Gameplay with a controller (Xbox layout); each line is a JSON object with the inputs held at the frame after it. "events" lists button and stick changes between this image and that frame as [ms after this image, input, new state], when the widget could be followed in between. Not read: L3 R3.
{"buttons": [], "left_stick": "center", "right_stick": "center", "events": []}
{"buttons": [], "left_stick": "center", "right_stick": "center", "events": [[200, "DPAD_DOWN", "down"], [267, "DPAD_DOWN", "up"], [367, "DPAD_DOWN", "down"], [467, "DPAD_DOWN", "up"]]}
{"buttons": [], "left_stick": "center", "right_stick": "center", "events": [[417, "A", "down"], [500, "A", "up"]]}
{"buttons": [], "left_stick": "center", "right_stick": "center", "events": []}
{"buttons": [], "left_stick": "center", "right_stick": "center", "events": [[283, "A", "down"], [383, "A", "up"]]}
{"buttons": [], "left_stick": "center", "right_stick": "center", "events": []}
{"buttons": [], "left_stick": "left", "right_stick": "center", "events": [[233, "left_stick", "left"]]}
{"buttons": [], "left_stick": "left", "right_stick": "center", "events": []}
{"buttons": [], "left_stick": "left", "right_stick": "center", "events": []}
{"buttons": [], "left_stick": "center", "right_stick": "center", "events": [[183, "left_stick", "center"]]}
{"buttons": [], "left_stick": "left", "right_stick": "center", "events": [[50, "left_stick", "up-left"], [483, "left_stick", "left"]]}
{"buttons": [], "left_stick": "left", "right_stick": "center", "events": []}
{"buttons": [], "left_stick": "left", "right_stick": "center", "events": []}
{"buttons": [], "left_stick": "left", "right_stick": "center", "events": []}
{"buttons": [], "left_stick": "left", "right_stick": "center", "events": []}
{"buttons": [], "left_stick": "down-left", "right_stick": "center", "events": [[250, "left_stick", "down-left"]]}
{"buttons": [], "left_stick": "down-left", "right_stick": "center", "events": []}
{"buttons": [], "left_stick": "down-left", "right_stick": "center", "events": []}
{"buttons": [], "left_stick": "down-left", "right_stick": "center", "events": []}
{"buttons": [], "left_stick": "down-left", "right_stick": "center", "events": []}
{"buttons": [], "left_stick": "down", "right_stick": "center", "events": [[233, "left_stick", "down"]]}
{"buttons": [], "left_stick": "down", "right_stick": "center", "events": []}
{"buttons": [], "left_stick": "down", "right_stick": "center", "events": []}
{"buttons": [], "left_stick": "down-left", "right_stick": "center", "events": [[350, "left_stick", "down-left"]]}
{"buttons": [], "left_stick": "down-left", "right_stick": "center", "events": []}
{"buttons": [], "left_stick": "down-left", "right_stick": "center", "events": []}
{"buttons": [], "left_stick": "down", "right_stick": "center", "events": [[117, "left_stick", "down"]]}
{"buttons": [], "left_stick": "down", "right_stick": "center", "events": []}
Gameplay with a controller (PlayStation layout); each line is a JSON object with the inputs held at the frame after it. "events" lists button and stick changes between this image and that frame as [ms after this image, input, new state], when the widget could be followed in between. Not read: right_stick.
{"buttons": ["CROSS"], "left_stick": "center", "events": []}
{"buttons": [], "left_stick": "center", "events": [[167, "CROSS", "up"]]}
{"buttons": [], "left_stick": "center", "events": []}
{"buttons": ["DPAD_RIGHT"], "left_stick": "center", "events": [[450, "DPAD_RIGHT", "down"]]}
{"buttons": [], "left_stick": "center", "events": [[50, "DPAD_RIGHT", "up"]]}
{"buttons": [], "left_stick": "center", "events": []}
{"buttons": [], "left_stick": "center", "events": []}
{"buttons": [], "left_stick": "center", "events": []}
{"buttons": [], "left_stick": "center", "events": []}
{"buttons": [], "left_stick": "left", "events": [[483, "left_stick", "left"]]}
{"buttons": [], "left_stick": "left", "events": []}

- [Prompt]: Each line of the data is to be transcribed exactly.

- [Output of the exercise]:
Gameplay with a controller (Xbox layout); each line is a JSON object with the inputs held at the frame after it. "events" lists button and stick changes between this image and that frame as [ms after this image, input, new state], when the widget could be followed in between. Not read: L3 R3.
{"buttons": [], "left_stick": "center", "right_stick": "center", "events": []}
{"buttons": [], "left_stick": "center", "right_stick": "center", "events": [[200, "DPAD_DOWN", "down"], [267, "DPAD_DOWN", "up"], [367, "DPAD_DOWN", "down"], [467, "DPAD_DOWN", "up"]]}
{"buttons": [], "left_stick": "center", "right_stick": "center", "events": [[417, "A", "down"], [500, "A", "up"]]}
{"buttons": [], "left_stick": "center", "right_stick": "center", "events": []}
{"buttons": [], "left_stick": "center", "right_stick": "center", "events": [[283, "A", "down"], [383, "A", "up"]]}
{"buttons": [], "left_stick": "center", "right_stick": "center", "events": []}
{"buttons": [], "left_stick": "left", "right_stick": "center", "events": [[233, "left_stick", "left"]]}
{"buttons": [], "left_stick": "left", "right_stick": "center", "events": []}
{"buttons": [], "left_stick": "left", "right_stick": "center", "events": []}
{"buttons": [], "left_stick": "center", "right_stick": "center", "events": [[183, "left_stick", "center"]]}
{"buttons": [], "left_stick": "left", "right_stick": "center", "events": [[50, "left_stick", "up-left"], [483, "left_stick", "left"]]}
{"buttons": [], "left_stick": "left", "right_stick": "center", "events": []}
{"buttons": [], "left_stick": "left", "right_stick": "center", "events": []}
{"buttons": [], "left_stick": "left", "right_stick": "center", "events": []}
{"buttons": [], "left_stick": "left", "right_stick": "center", "events": []}
{"buttons": [], "left_stick": "down-left", "right_stick": "center", "events": [[250, "left_stick", "down-left"]]}
{"buttons": [], "left_stick": "down-left", "right_stick": "center", "events": []}
{"buttons": [], "left_stick": "down-left", "right_stick": "center", "events": []}
{"buttons": [], "left_stick": "down-left", "right_stick": "center", "events": []}
{"buttons": [], "left_stick": "down-left", "right_stick": "center", "events": []}
{"buttons": [], "left_stick": "down", "right_stick": "center", "events": [[233, "left_stick", "down"]]}
{"buttons": [], "left_stick": "down", "right_stick": "center", "events": []}
{"buttons": [], "left_stick": "down", "right_stick": "center", "events": []}
{"buttons": [], "left_stick": "down-left", "right_stick": "center", "events": [[350, "left_stick", "down-left"]]}
{"buttons": [], "left_stick": "down-left", "right_stick": "center", "events": []}
{"buttons": [], "left_stick": "down-left", "right_stick": "center", "events": []}
{"buttons": [], "left_stick": "down", "right_stick": "center", "events": [[117, "left_stick", "down"]]}
{"buttons": [], "left_stick": "down", "right_stick": "center", "events": []}
Gameplay with a controller (PlayStation layout); each line is a JSON object with the inputs held at the frame after it. "events" lists button and stick changes between this image and that frame as [ms after this image, input, new state], when the widget could be followed in between. Not read: right_stick.
{"buttons": ["CROSS"], "left_stick": "center", "events": []}
{"buttons": [], "left_stick": "center", "events": [[167, "CROSS", "up"]]}
{"buttons": [], "left_stick": "center", "events": []}
{"buttons": ["DPAD_RIGHT"], "left_stick": "center", "events": [[450, "DPAD_RIGHT", "down"]]}
{"buttons": [], "left_stick": "center", "events": [[50, "DPAD_RIGHT", "up"]]}
{"buttons": [], "left_stick": "center", "events": []}
{"buttons": [], "left_stick": "center", "events": []}
{"buttons": [], "left_stick": "center", "events": []}
{"buttons": [], "left_stick": "center", "events": []}
{"buttons": [], "left_stick": "left", "events": [[483, "left_stick", "left"]]}
{"buttons": [], "left_stick": "left", "events": []}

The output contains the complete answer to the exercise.